You Suck
I just read Bil's post reminding him to post about the word "suck," and since I am pretty sure he's talking about my idea that we discussed a while back, I'm going to go ahead and post it before he does. We were talking about the widespread usage of the word "sucks" as a slang term for something bad, and I had one of my patented brilliant ideas where I peer into the soul of my fellow man and find truth. Behold:
Everyone under a certain age (and many people over it) use the word "sucks" as a synonym for bad, awful, unfair, unfortunate, pretty much anything negative. That's pretty weird, when you think of it, since vacuums or animal feeding strategies or other literal sucking things aren't really bad, per se. So how did this verb come to its slang meaning?
The thought I came up with was this: there's an implied word after sucks in the popular parlance, and that word is "dick." When people say something sucks, the implication is that it in fact "sucks dick," which is a bad thing. There's more to that, though, because I'm pretty sure you'd be hard pressed to find guys who would say that being on the receiving end of that particular action would be a bad thing. That leaves the negative part to the one doing the actual dick sucking, and that would be women and gay men.

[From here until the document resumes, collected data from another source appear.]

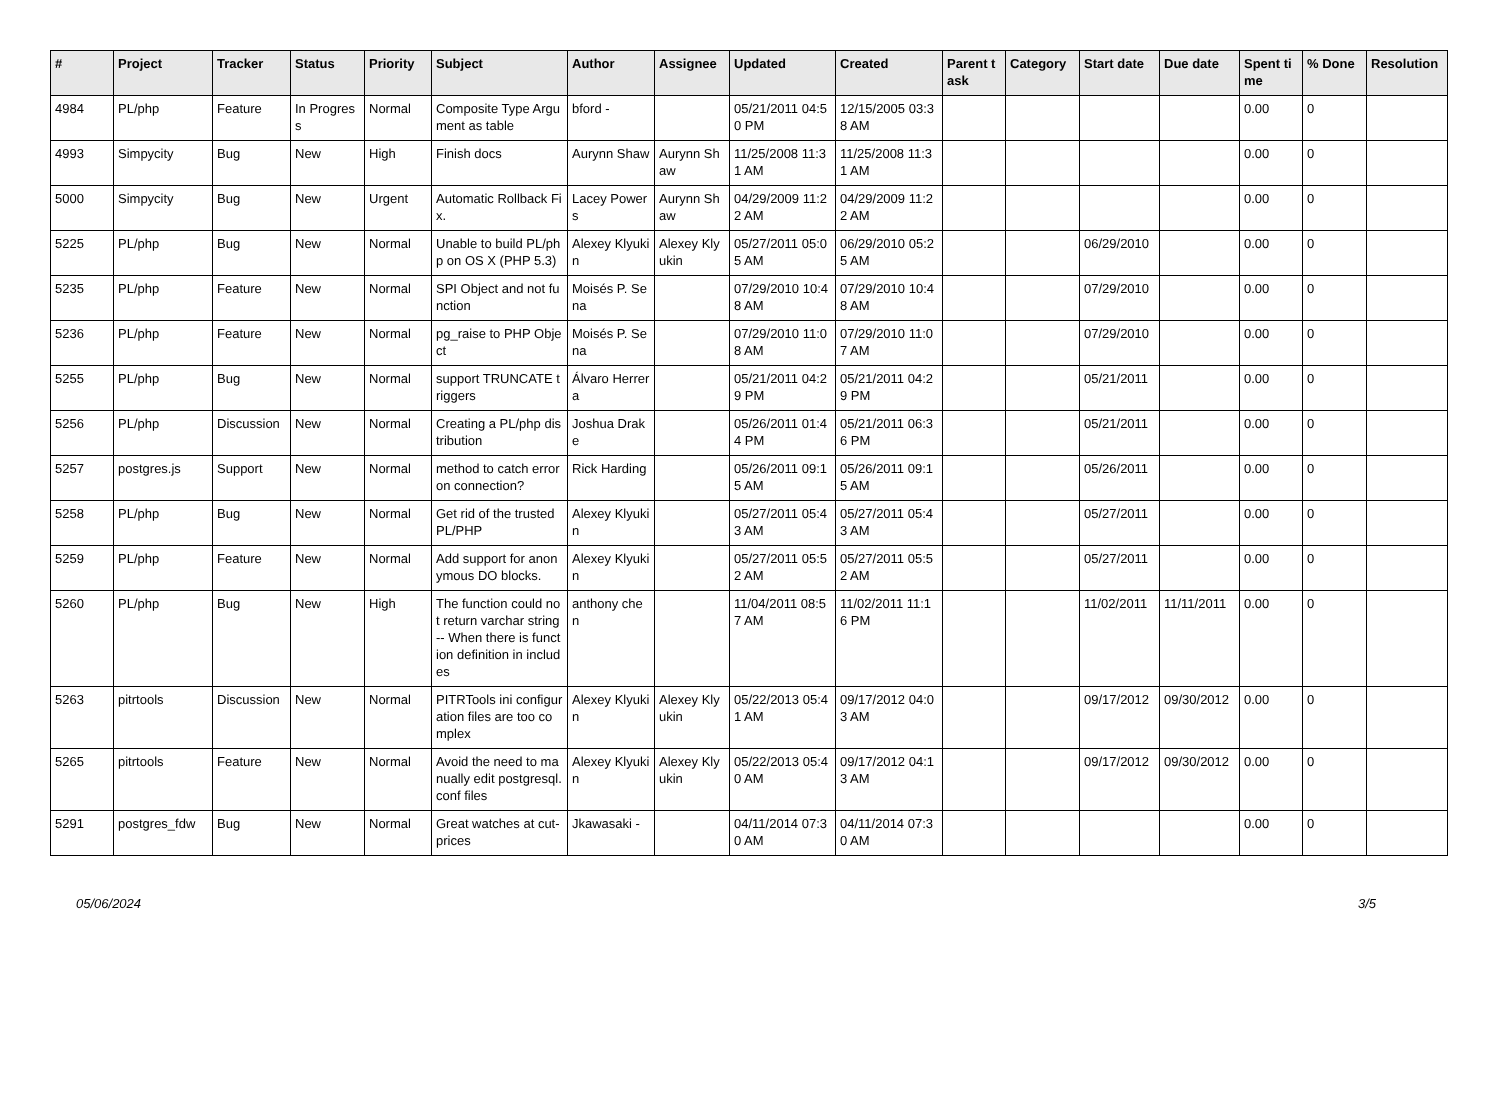| # | Project | Tracker | Status | Priority | Subject | Author | Assignee | Updated | Created | Parent task | Category | Start date | Due date | Spent time | % Done | Resolution |
| --- | --- | --- | --- | --- | --- | --- | --- | --- | --- | --- | --- | --- | --- | --- | --- | --- |
| 4984 | PL/php | Feature | In Progress | Normal | Composite Type Argument as table | bford - | | 05/21/2011 04:50 PM | 12/15/2005 03:38 AM | | | | | 0.00 | 0 | |
| 4993 | Simpycity | Bug | New | High | Finish docs | Aurynn Shaw | Aurynn Shaw | 11/25/2008 11:31 AM | 11/25/2008 11:31 AM | | | | | 0.00 | 0 | |
| 5000 | Simpycity | Bug | New | Urgent | Automatic Rollback Fix. | Lacey Powers | Aurynn Shaw | 04/29/2009 11:22 AM | 04/29/2009 11:22 AM | | | | | 0.00 | 0 | |
| 5225 | PL/php | Bug | New | Normal | Unable to build PL/php on OS X (PHP 5.3) | Alexey Klyukin | Alexey Klyukin | 05/27/2011 05:05 AM | 06/29/2010 05:25 AM | | | 06/29/2010 | | 0.00 | 0 | |
| 5235 | PL/php | Feature | New | Normal | SPI Object and not function | Moisés P. Sena | | 07/29/2010 10:48 AM | 07/29/2010 10:48 AM | | | 07/29/2010 | | 0.00 | 0 | |
| 5236 | PL/php | Feature | New | Normal | pg_raise to PHP Object | Moisés P. Sena | | 07/29/2010 11:08 AM | 07/29/2010 11:07 AM | | | 07/29/2010 | | 0.00 | 0 | |
| 5255 | PL/php | Bug | New | Normal | support TRUNCATE triggers | Álvaro Herrera | | 05/21/2011 04:29 PM | 05/21/2011 04:29 PM | | | 05/21/2011 | | 0.00 | 0 | |
| 5256 | PL/php | Discussion | New | Normal | Creating a PL/php distribution | Joshua Drake | | 05/26/2011 01:44 PM | 05/21/2011 06:36 PM | | | 05/21/2011 | | 0.00 | 0 | |
| 5257 | postgres.js | Support | New | Normal | method to catch error on connection? | Rick Harding | | 05/26/2011 09:15 AM | 05/26/2011 09:15 AM | | | 05/26/2011 | | 0.00 | 0 | |
| 5258 | PL/php | Bug | New | Normal | Get rid of the trusted PL/PHP | Alexey Klyukin | | 05/27/2011 05:43 AM | 05/27/2011 05:43 AM | | | 05/27/2011 | | 0.00 | 0 | |
| 5259 | PL/php | Feature | New | Normal | Add support for anonymous DO blocks. | Alexey Klyukin | | 05/27/2011 05:52 AM | 05/27/2011 05:52 AM | | | 05/27/2011 | | 0.00 | 0 | |
| 5260 | PL/php | Bug | New | High | The function could not return varchar string -- When there is function definition in includes | anthony chen | | 11/04/2011 08:57 AM | 11/02/2011 11:16 PM | | | 11/02/2011 | 11/11/2011 | 0.00 | 0 | |
| 5263 | pitrtools | Discussion | New | Normal | PITRTools ini configuration files are too complex | Alexey Klyukin | Alexey Klyukin | 05/22/2013 05:41 AM | 09/17/2012 04:03 AM | | | 09/17/2012 | 09/30/2012 | 0.00 | 0 | |
| 5265 | pitrtools | Feature | New | Normal | Avoid the need to manually edit postgresql.conf files | Alexey Klyukin | Alexey Klyukin | 05/22/2013 05:40 AM | 09/17/2012 04:13 AM | | | 09/17/2012 | 09/30/2012 | 0.00 | 0 | |
| 5291 | postgres_fdw | Bug | New | Normal | Great watches at cut-prices | Jkawasaki - | | 04/11/2014 07:30 AM | 04/11/2014 07:30 AM | | | | | 0.00 | 0 | |
05/06/2024 3/5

Keeping in line with the whole judeo-christia-facist obsession with controlling everyone's behavior, we have this deeply ingrained sense of dick sucking as dirty and wrong, just like sexually active women and queers.
Amazing how steathily this little piece of mysogeny and gay bashing inserted itself into the vocabulary of 9 year olds, huh? And just like a Tyler Durden splice job, no one really knows that they've said it, but they did. (Tyler: "A nice, big, COCK")
My mom used to yell at me for saying something sucked, which I never understood. Sucks isn't a bad word, mom! I don't think she thought out this line of reasoning, but deep down she knew, just as sure as we know gay guys and girls with dicks in their mouths are bad.
April 3rd, 2004 at 12:40 am
Nice. Actually, I’m glad you did that, since I doubt I could match your colorful explanation.
April 3rd, 2004 at 1:01 am
intriguing post, 2nd only to “we are friends,” by em.
April 3rd, 2004 at 9:56 am
i love to eat eat eat apples and bananas i love to oat oat oat opples and banonos like u
April 3rd, 2004 at 2:17 pm
I’ve also heard “sucks eggs,” “sucks ass.” I wouldn’t necessarily dispute your etymological suggestion, but I don’t think it’s automatically mysogynistic or gay-bashing. After all, “fucker” isn’t a hate-filled exhortation against people who copulate.
More likely these phrases are expletives simply on the basis of their shock value. Since sexuality is a deep well of shock value in our culture, our expletives tend toward the sexual.
Less socially accepted sex acts are clearly offer more bang for the buck, linguistically. Not because the speaker has singled out a class of people, but rather they are banking on their audience’s discomfort with the act itself.
April 3rd, 2004 at 2:58 pm
You’re not going back far enough. Why is sex shocking to our culture? It’s an artifact of organized monotheism, which has a long and well documented history of domination of women and marginalization of gays, probably a reaction to the paganism the monos fought against for political power.
And isn’t calling someone a fucker short for motherfucker? That’s the hat trick of disparaging someones family, calling their mother promiscuous, and evoking incest.
April 8th, 2004 at 6:57 pm
You’re correct on the “motherfucker” abbreviation. But, still, people use “fuck” alone–as an expletive and as an epithet. Witness: “You sick fuck!”
I don’t deny that there are prejudices embedded in our language, and I think you have touched on some of them. But when you say that misogyny is inserted in the vocabulary, it’s inserted deep enough to no longer be meaningful.